BEGIN

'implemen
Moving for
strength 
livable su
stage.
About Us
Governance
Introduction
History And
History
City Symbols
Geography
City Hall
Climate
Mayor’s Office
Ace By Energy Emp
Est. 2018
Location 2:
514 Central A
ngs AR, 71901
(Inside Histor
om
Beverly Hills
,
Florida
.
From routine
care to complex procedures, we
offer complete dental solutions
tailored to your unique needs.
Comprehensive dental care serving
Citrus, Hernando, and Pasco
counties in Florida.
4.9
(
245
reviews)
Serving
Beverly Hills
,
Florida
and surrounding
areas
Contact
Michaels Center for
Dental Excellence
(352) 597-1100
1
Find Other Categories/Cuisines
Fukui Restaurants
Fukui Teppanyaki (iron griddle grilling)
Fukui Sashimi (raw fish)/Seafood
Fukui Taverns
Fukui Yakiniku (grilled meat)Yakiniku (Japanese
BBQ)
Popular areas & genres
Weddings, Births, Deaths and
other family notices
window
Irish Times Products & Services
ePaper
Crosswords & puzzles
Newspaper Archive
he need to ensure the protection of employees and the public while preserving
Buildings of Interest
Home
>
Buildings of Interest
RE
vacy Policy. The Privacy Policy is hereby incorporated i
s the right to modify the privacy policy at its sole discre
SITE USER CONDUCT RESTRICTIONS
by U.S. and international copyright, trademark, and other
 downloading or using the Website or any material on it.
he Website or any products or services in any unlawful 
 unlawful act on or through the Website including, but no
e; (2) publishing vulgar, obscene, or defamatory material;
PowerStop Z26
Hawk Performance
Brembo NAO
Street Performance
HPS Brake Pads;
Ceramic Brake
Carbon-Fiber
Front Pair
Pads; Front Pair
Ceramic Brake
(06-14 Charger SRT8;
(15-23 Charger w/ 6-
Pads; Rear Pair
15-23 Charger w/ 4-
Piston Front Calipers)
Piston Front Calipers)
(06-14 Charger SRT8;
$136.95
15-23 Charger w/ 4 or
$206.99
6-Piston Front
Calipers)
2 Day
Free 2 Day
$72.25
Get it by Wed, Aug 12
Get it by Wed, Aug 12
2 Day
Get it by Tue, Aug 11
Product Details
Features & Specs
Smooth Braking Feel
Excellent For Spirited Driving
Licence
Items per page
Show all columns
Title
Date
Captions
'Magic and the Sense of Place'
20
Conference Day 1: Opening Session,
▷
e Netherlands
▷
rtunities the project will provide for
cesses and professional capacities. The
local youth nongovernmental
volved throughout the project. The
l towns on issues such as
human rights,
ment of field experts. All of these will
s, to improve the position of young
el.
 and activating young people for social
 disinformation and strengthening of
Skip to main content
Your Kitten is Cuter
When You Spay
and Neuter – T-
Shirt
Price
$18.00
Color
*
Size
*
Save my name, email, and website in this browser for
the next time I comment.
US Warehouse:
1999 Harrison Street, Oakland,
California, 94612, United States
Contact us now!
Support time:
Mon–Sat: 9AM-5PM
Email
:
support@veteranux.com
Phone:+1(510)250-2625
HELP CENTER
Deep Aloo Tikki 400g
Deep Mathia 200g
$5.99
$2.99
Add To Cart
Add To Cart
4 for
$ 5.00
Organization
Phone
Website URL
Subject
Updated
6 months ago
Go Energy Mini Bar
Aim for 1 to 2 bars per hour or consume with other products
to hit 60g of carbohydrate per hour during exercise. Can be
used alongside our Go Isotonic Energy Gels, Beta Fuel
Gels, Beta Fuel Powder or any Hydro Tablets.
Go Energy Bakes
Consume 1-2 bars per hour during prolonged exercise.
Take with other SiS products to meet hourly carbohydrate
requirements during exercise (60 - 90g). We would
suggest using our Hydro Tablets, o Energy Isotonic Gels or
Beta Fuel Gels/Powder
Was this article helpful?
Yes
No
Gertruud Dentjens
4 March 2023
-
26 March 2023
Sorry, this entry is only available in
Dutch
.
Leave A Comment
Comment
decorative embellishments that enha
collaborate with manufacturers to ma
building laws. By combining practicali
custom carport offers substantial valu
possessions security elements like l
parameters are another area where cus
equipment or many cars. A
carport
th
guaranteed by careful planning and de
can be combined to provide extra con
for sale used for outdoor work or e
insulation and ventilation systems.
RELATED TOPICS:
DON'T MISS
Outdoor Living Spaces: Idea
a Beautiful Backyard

END

ABOUT THIS EXERCISE
Considering only lines that hold the word "using", work out how many appear in the listing above and give that number only.

SOLUTION FOR THIS PROBLEM
2